Oportunidade. A chance de pôr um plano em andamento. Era certo que, se algo desse errado, a vida de todos seria ceifada - de um jeito ou de outro. Portanto, não havia margem para a falha, e o que falhasse, tinha que ser consertado. Aqui temos o diferencial do filme: os pequenos atos de bravura que vão resultar no sucesso da operação são o cerne da narrativa. Tudo teria dado errado se uma daquelas peças não fizesse a engrenagem funcionar - e são muitas as vezes em que tudo quase foi por água abaixo. Muitos deram a vida para que a fuga acontecesse e sequer puderam atravessar o portão. Todos se arriscaram e poucos sobreviveram. É difícil, quase impossível, não se emocionar com cada drama, cada perda, cada vida ali representada.

 Karl Frenzel (Lambert) à frente dos soldados nazistas: atuou em inglês, mas foi dublado em russo
É interessante notar, também, que o longa não deixa de lançar um olhar humano também aos soldados. Não é algo que suavize o comportamento dos nazistas (até porque nada justifica o horror da guerra que eles criaram e dos campos de concentração), mas é interessante ver que Pechersky soube perceber nuances no comportamento deles que os revela não somente como máquinas de matar. A arrogância, a saudade de casa, a falta de um objetivo concreto para si: por mais sádicos que fossem, em algum momento eles foram homens comuns - e a guerra tomou algo deles também. Isso fica bem claro no personagem de Christopher Lambert (que interpretou em inglês, mas foi dublado em russo na edição final), o comandante do campo Karl Frenzel.
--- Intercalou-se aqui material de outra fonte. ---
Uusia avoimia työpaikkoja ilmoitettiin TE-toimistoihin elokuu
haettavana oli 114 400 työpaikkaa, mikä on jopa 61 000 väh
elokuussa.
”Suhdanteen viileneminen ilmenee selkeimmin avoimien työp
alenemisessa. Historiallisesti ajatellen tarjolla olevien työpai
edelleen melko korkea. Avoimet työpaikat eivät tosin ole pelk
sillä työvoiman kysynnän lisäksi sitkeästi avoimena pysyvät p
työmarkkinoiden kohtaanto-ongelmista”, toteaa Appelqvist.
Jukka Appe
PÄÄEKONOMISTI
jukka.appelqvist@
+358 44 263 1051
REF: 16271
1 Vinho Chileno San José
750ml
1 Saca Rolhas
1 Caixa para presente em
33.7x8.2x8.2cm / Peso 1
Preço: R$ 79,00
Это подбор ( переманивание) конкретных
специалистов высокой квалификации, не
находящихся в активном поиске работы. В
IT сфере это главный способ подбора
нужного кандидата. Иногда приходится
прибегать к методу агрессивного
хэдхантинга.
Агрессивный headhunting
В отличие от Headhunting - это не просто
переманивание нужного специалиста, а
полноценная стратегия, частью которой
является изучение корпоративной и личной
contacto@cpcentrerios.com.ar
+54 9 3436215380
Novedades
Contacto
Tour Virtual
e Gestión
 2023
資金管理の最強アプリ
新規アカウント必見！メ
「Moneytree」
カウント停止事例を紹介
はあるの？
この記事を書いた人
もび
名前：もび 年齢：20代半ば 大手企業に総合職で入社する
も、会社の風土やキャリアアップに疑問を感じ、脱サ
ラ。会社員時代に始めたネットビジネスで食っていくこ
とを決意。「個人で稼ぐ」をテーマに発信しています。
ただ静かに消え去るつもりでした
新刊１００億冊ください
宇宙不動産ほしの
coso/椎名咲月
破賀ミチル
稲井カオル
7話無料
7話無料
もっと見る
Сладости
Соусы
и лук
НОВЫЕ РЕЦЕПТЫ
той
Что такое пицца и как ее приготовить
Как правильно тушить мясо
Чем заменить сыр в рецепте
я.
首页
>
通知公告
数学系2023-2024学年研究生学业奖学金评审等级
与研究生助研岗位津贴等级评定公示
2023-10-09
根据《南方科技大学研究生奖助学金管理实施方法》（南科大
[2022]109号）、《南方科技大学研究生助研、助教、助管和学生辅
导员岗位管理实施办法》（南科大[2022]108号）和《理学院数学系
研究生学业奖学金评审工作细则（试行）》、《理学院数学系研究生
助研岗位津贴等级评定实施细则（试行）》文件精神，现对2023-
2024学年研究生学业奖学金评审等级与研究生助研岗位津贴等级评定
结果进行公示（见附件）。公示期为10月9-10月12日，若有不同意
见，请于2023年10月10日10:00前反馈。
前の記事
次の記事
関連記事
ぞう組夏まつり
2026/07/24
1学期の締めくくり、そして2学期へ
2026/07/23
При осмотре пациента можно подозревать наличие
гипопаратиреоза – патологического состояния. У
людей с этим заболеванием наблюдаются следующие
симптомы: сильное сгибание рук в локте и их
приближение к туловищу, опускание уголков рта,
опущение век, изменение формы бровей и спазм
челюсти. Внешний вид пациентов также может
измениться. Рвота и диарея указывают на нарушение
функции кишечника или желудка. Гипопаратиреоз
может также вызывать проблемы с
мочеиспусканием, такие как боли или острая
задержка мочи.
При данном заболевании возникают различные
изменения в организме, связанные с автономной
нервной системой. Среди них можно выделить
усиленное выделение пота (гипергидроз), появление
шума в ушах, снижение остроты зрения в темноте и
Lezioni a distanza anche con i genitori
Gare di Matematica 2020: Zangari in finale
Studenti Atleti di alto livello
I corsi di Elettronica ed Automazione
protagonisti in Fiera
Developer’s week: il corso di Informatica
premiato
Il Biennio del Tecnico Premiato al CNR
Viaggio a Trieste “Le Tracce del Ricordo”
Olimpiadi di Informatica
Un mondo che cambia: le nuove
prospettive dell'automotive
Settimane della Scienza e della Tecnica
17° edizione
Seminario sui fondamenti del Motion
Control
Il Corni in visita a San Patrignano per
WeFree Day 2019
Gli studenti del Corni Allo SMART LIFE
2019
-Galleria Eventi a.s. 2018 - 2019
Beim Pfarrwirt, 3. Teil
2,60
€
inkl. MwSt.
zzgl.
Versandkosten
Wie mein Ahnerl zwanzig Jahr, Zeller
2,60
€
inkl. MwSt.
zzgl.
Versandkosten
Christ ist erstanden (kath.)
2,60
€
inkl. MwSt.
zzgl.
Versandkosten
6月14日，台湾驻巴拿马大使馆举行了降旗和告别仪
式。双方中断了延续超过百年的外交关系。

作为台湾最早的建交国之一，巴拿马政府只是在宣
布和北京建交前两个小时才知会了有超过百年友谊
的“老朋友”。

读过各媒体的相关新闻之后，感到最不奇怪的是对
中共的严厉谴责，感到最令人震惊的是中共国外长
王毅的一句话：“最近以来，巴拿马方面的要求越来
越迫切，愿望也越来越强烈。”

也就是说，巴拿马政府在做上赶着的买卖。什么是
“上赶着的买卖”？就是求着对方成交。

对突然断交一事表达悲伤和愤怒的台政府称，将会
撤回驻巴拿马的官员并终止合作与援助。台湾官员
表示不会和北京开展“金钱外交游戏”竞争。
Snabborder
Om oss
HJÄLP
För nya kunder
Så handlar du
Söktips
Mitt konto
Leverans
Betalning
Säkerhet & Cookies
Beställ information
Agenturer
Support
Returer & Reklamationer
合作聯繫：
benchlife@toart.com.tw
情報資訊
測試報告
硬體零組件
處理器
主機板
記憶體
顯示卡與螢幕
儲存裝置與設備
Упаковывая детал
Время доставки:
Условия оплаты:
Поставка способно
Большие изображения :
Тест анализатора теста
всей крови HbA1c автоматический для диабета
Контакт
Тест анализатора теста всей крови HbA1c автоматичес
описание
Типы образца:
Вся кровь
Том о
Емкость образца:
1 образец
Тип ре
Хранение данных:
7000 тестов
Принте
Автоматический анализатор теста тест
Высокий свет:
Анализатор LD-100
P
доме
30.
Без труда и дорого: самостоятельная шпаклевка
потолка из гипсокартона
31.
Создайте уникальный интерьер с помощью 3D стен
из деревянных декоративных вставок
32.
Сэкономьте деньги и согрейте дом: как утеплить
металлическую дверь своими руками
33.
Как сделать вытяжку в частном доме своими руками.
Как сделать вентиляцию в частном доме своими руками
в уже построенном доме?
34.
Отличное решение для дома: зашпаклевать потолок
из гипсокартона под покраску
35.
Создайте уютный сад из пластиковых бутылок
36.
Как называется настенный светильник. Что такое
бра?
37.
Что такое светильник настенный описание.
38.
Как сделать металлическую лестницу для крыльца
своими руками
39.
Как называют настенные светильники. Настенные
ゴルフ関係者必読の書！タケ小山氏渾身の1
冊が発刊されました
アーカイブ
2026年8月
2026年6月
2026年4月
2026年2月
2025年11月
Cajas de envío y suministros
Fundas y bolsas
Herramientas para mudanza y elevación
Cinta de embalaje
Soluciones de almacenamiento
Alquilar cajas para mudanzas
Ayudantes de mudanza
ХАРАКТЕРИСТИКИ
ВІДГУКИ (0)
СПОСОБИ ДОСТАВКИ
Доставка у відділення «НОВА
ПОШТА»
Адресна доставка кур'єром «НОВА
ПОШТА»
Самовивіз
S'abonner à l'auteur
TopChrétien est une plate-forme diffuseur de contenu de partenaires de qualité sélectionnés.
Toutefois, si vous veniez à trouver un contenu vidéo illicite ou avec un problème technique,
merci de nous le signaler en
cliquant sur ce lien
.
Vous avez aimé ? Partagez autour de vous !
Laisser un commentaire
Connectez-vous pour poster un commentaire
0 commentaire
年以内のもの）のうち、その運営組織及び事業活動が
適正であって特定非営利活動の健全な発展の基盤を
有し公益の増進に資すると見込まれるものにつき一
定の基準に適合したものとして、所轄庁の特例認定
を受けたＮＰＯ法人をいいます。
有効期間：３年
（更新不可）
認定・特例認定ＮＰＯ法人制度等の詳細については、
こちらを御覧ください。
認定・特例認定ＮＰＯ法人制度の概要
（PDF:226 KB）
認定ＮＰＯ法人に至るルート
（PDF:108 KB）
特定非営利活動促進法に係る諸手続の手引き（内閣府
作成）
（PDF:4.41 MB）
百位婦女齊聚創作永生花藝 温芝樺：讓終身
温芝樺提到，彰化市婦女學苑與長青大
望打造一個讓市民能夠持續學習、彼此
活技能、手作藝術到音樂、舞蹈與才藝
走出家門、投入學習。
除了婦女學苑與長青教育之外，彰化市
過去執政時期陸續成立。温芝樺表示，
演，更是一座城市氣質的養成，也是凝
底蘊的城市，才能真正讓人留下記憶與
Jamais saberemos se o verdadeiro homem teve seu momento catártico como ele, mas é importante que a cena em que relembra a esposa morta exista justamente para que possamos analisar a ótica torta pela qual ele se baseava.

Com atuações impactantes de todo o elenco, personagens cativantes e inspiradores, embalados em uma belíssima fotografia e produção (de cenário, figurino e maquiagem), a direção segura e perspicaz de Khabensky brilha, ressaltada pela ótima edição. Sem nos poupar dos horrores nem das dores, Sobibor não faz dessa sua bandeira: o objetivo de Pechersky em vida era de que aquela vitória não fosse esquecida, que aquelas pessoas fossem lembradas - e Khabensky conseguiu transformar a história em um filme memorável. Merecia mais indicações a prêmios internacionais do que conquistou. Vale a experiência, tão triste, sufocante e enriquecedora, que só o cinema é capaz de nos trazer.